I will do my—no doubt inadequate—best to do so. There are, of course, seats in England—we are not talking about Scotland now—where a Conservative voter is a lone voice indeed and where Conservative councillors are non-existent. Perhaps we should leave it there before I provoke any more reminiscences from my noble friend about what happens north of the border.
Before my noble friend Lady McDonagh intervened, I was talking about constituencies being based on numbers and nothing else. I looked up the origin of “gerrymandering” but with my customary forgetfulness—it must be old age—I have forgotten what my conclusions were. However, I understand that the word originated in the United States, so if gerrymandering takes place big time in the United States I do not see how a numerically even system of government is necessarily a fair one. I hope that I do not raise any further ire, or knock the scabs off any old sores, when I point out that for many years gerrymandering was said to be a way of life in Northern Ireland, although seats there were not based on numerical balance. I cannot for the life of me see how the coalition can claim that equalising constituencies numerically in the way proposed under the legislation will prevent at least the accusation of gerrymandering in the future.

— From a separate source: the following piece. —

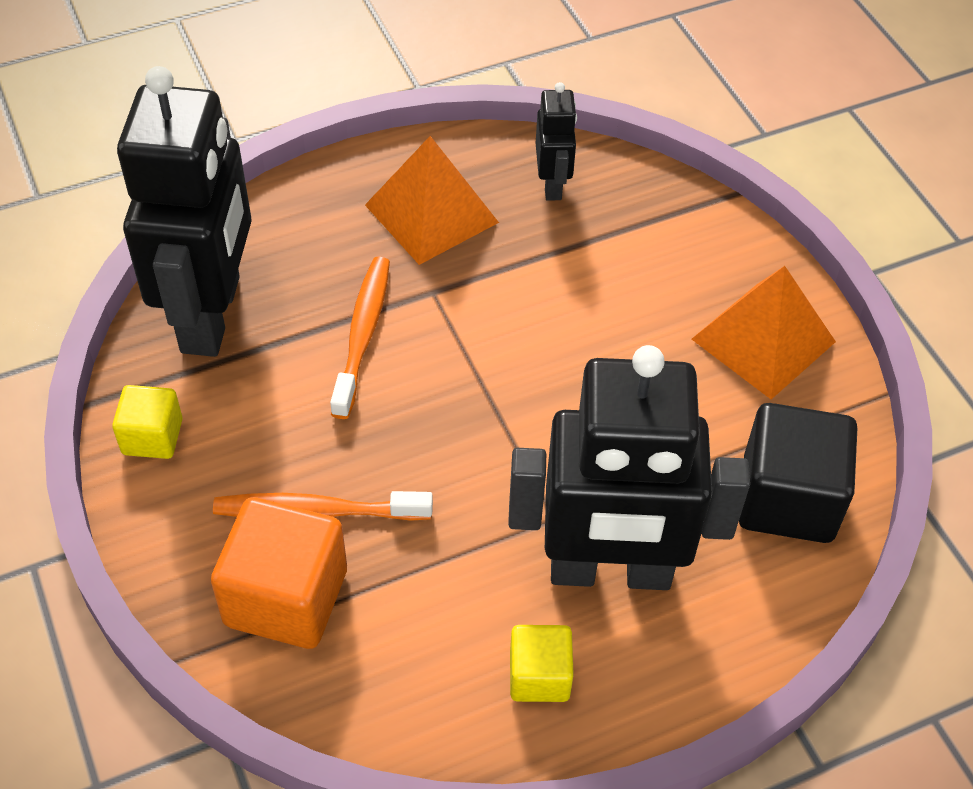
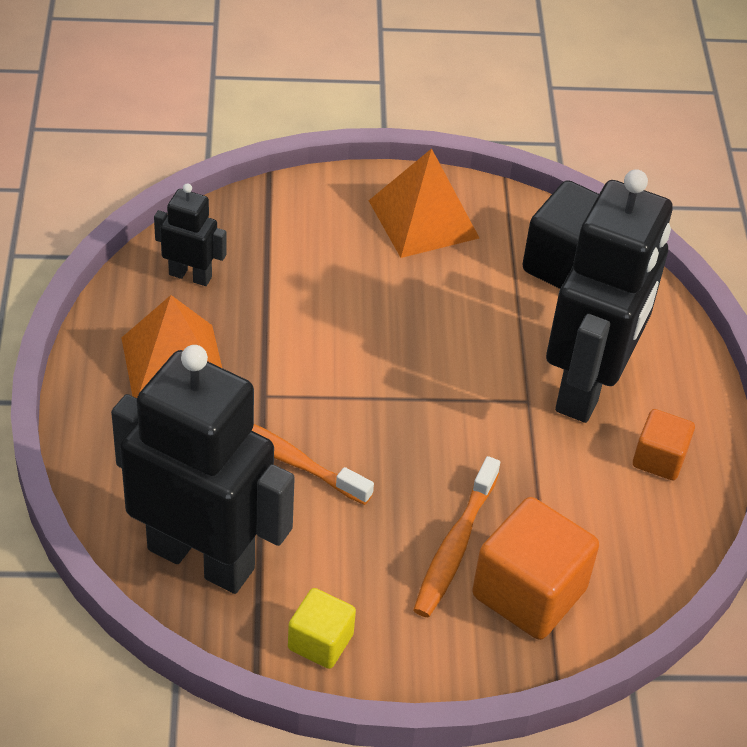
camera: 70 degrees left, 5 degrees down
(539, 676) = (659, 459): yellow cube -> orange cube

My concluding remark on the widely read and circulated article of the noble Lord, Lord Baker, is that this matter is all about political advantage, and the coalition Government ought to have the courage to say so. Conservative Back-Benchers who are silent but supportive ought to have the courage of their convictions and say, “We in your Lordships' House are not prepared to put up with legislation being rushed through in this way”. I do not feel any obligation not to participate in this debate in order to enable the Government to hold a referendum on a certain date in May to please their coalition partners. That is a matter for them, not for this House as a whole. I hope and believe that if my noble friend Lord Wills, who has so ably moved this amendment, is not satisfied with the response from the Front Bench—having participated in previous debates on the Bill, I think that it would be pretty unusual if he were—he will test the mood and will of the Committee. Let us see proper impartiality prevail before we wreck our unwritten constitution and rig the other place as well as your Lordships' House.
What I find extraordinary about this debate on the topic raised by my noble friend is the question of,
“the proper role of MPs in their constituencies and in Parliament”.
Is there any doubt about that? Should we be raising it at all? My noble friend is quite right to address this issue. There is a profound difference between the way in which Members of Parliament in urban and poor constituencies react and the way in which MPs in country districts react. They are quite different. Perhaps this issue is being addressed by my noble friend.
The amendment is rather convoluted and we should address the issue directly: is there a difference between the way in which urban and country Members react? I represented an inner London constituency for a long time, and I held six surgeries a month—which is quite a lot. There is no doubt that my constituents put numerous questions to me and I found that I could not satisfactorily react to them by holding only four surgeries a month. That was inadequate. That is why I held six a month. I found that that also was inadequate, but I could not do more.
It is essential that this issue is addressed. Perhaps my noble friend is doing that—I do not know. The issue ought to be addressed directly, which is where the amendment falls down. On the whole, I was impressed by what my noble friend had to say, but he has not directly addressed this point.